## DATA
^^^^^^^^
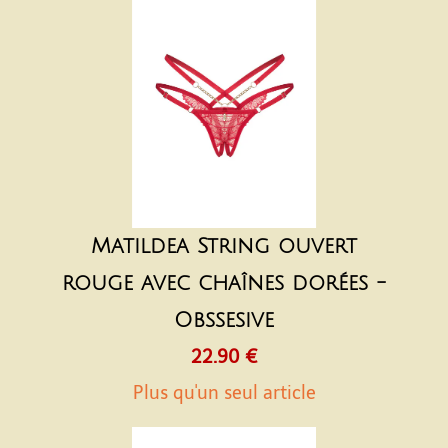
Matildea String ouvert
rouge avec chaînes dorées -
Obssesive
22.90 €
Plus qu'un seul article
^^^^^^^^
## WHAT YOU HAVE TO DO
Make an exact copy of the records, pictures excluded.

## RESULT OF THIS TASK
Matildea String ouvert
rouge avec chaînes dorées -
Obssesive
22.90 €
Plus qu'un seul article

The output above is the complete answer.